= PROVIDED ENTRIES =
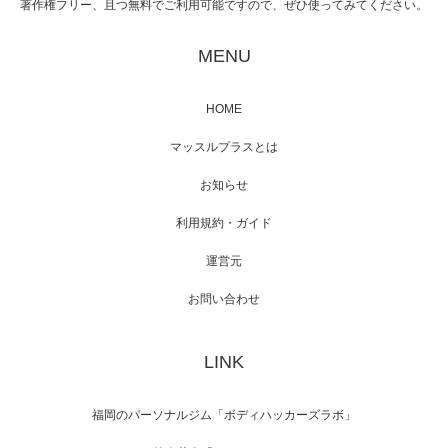
著作権フリー、且つ無料でご利用可能ですので、ぜひ使ってみてください。
映画「黄金泥棒」へマッスルプラスメンバー
が出演
MENU
HOME
映画「メカバース」舞台挨拶へマッスルプラ
マッスルプラスとは
スメンバーが出演（3…
お知らせ
利用規約・ガイド
運営元
【TV】NHK BS「COOL JAPAN 」にてマッス
ルプ…
お問い合わせ
LINK
【WEB】「猫と焼き芋とマッチョ」の素材を
「ねとらぼ」さんに…
福岡のパーソナルジム「ボディハッカーズラボ」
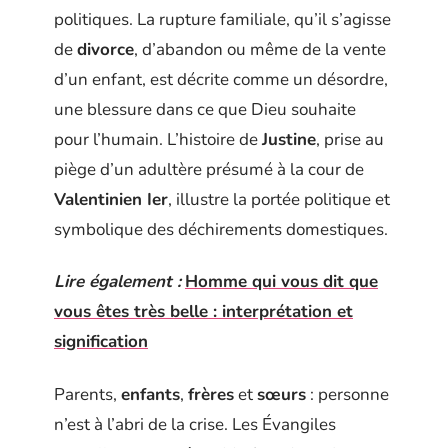
politiques. La rupture familiale, qu’il s’agisse
de
divorce
, d’abandon ou même de la vente
d’un enfant, est décrite comme un désordre,
une blessure dans ce que Dieu souhaite
pour l’humain. L’histoire de
Justine
, prise au
piège d’un adultère présumé à la cour de
Valentinien Ier
, illustre la portée politique et
symbolique des déchirements domestiques.
Lire également :
Homme qui vous dit que
vous êtes très belle : interprétation et
signification
Parents,
enfants
,
frères
et
sœurs
: personne
n’est à l’abri de la crise. Les Évangiles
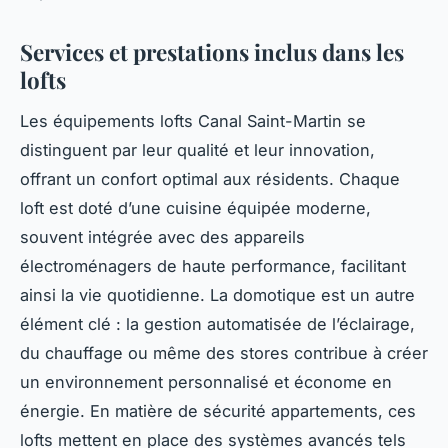
Services et prestations inclus dans les
lofts
Les équipements lofts Canal Saint-Martin se
distinguent par leur qualité et leur innovation,
offrant un confort optimal aux résidents. Chaque
loft est doté d’une cuisine équipée moderne,
souvent intégrée avec des appareils
électroménagers de haute performance, facilitant
ainsi la vie quotidienne. La domotique est un autre
élément clé : la gestion automatisée de l’éclairage,
du chauffage ou même des stores contribue à créer
un environnement personnalisé et économe en
énergie. En matière de sécurité appartements, ces
lofts mettent en place des systèmes avancés tels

= EXERCISE AIM =
Leaving out every picture, repeat exactly the lines of the records from the start through the line that has "portée politique et".

= ANSWER SECTION =
著作権フリー、且つ無料でご利用可能ですので、ぜひ使ってみてください。
映画「黄金泥棒」へマッスルプラスメンバー
が出演
MENU
HOME
映画「メカバース」舞台挨拶へマッスルプラ
マッスルプラスとは
スメンバーが出演（3…
お知らせ
利用規約・ガイド
運営元
【TV】NHK BS「COOL JAPAN 」にてマッス
ルプ…
お問い合わせ
LINK
【WEB】「猫と焼き芋とマッチョ」の素材を
「ねとらぼ」さんに…
福岡のパーソナルジム「ボディハッカーズラボ」
politiques. La rupture familiale, qu’il s’agisse
de
divorce
, d’abandon ou même de la vente
d’un enfant, est décrite comme un désordre,
une blessure dans ce que Dieu souhaite
pour l’humain. L’histoire de
Justine
, prise au
piège d’un adultère présumé à la cour de
Valentinien Ier
, illustre la portée politique et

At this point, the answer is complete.